Find out more: How to pack pictures and mirrors for moving

How to pack lamps and lampshades for moving

How to pack lamps for moving

You may not think of all fragile items in your home right away… until you get to pack them. A classic example is the table lamps and floor lamps scattered around your home and present in almost every single room.

Lamps and lampshades are not only breakable – they are also very awkward and challenging to pack safely due to their odd and irregular shapes. The majority of lamps are made of either ceramic or glass, so you’ll surely have to find the best way to keep your various light fixtures safe during transport.

  • USE, whenever possible, the original boxes of the lamps you’re moving with you. If you don’t keep them (who does?), then use standard cardboard boxes with suitable size and shape.
  • PLACE pieces of crumpled paper or discarded sheets of bubble wrap on the inside bottom of each box to form a soft cushioning bed for your fragile lamps.
  • DISASSEMBLE your lamps in order to keep them safe during the haul. Lamps come in many designs but most of them have these three basic elements: lampshade, harp, and light bulb. So, you’ll only need to figure out how to take those three things apart so that you can protect them separately.
  • REMOVE the lampshade, take out the U-shaped metal or plastic harp, then unscrew the light bulb. It sounds easy but it can be anything but that.
  • SECURE the lamp cable either by using a cable tie or by coiling it around the base of the lamp.
  • PACK the lamp base with several sheets of packing paper, then wrap it up with bubble wrap to provide the best protection possible. Do not use tape directly onto the delicate surface of the lamp. Do the same with the harp and the lampshade.
  • TRANSFER carefully the lamp into the ready box, upright and with its base down. If you’re not using the original boxes and the substitute cardboard box is big enough, you can try and fit more than one lamp in a box as long as they are well isolated with paper and cannot touch one another.
  • KEEP the various elements of a lamp together inside one box for easy reassembly… except the lampshades. Shades are extremely fragile so you’re going to have to pack them in a separate moving container.
  • FILL in any gaps inside the boxes with paper (newsprint is ok) so that nothing moves during the actual transportation. Packing fragile items for shipping means keeping them safe all the way.

◆ ◆ ◆ ◆

Required actions:
(1) Answer these questions from the lamp-packing guide:
(a) What materials are most lamps made of?
(b) What three basic elements do most lamps have?
(c) What two ways of securing the lamp cable does the guide give?
(2) Decide whether each statement agrees with the lamp-packing guide, and back each yes or no with a quotation from it:
(a) Tape may be applied directly to the surface of the lamp.
(b) Lampshades go in the same box as the other parts of the lamp.
(c) The lamp should be placed in its box upright with the base down.
(3) Go on writing the lamp-packing guide, picking up right after its final sentence.

Listed records:
◆ ◆ ◆ ◆

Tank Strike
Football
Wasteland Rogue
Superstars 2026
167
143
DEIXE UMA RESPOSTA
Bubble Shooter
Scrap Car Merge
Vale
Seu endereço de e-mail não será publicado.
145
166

◆ ◆ ◆ ◆

Responses in order:
(1)
(a) Most lamps are made of either ceramic or glass.
(b) The lampshade, the harp, and the light bulb.
(c) Using a cable tie, or coiling the cable around the base of the lamp.

(2)
(a) No: "Do not use tape directly onto the delicate surface of the lamp."
(b) No: "Shades are extremely fragile so you’re going to have to pack them in a separate moving container."
(c) Yes: "upright and with its base down"

(3)
  • LABEL properly the boxes that contain lamps, mark them as FRAGILE as well.

Find out more: How to pack lamps and lampshades for moving

How to pack jewelry for moving

How to pack jewelry for moving

The task of packing jewelry for moving will present a number of difficulties for you. For starters, most of the jewelry pieces you own – necklaces, bracelets, earrings, and rings – will be expensive and valuable, so you’ll need to make a real effort to protect your own body ornaments during a rather chaotic period such as a house move.

Secondly, some of the jewelry pieces will be very small, so it’ll be relatively easy to lose them during the haul. And thirdly, in most cases, jewelry items can be really fragile and delicate, so improper packing may lead to costly breakage, usually after getting entangled in one another.

Here are some great packing tips for packing jewelry when moving:

  • SORT out all your jewelry pieces before packing, one by one. Use a large and flat surface, like a big table, to do the sorting task. Separate your jewelry by type, then optimize your jewelry collection. Consider discarding any pieces that are broken beyond repair, too worn out to wear again or simply too cheap to bother packing them for the move.
  • GET packing paper (never newspapers), bubble wrap and plastic wrap prior to packing your jewelry. Also, you’ll need some clean cardboard sheets, plastic bags that seal well (Ziploc bags) and some packing tape. Now, it may sound a bit weird, but make sure you also have drinking straws, clean rolls of toilet paper, egg cartons, pill organizers, and rubber bands.
  • USE, if possible, a jewelry box to transport your precious jewelry items. By design, jewelry boxes are perfect for storing AND moving jewelry of various types, so yes, if you have one, make sure you use it.
  • PROTECT your NECKLACES by slipping their long chains through drinking straws (for thin chains) or clean toilet paper rolls (for thick chain), then secure them at their ends. The major issue when moving necklaces is that their long and thin chains get entangled in each other and can break as a result. Wrap the secured necklaces with plastic wrap, then use packing paper as a second layer of protection. Secure with tape, then arrange the paper bundles in small boxes such as shoe boxes.
  • PROTECT your BRACELETS by wrapping them in soft packing paper. For ones with single elegant chains, you can use the drinking straw packing technique described above. Use pieces of bubble wrap to protect any delicate parts of your bracelets (gemstones, for example), but use the air-filled plastic material over the paper layer. Finish with plastic wrap to keep the bundles tight and immovable.
  • PROTECT your EARRINGS by sliding their hooks through cardboard cut-outs, then wrapping them in plastic wrap for fixation, and finally using soft packing paper to protect the entire package. For small stud earring, wrap them in white packing paper, then arrange them into pill organizers or hard cases for sunglasses to keep them from getting lost during the move.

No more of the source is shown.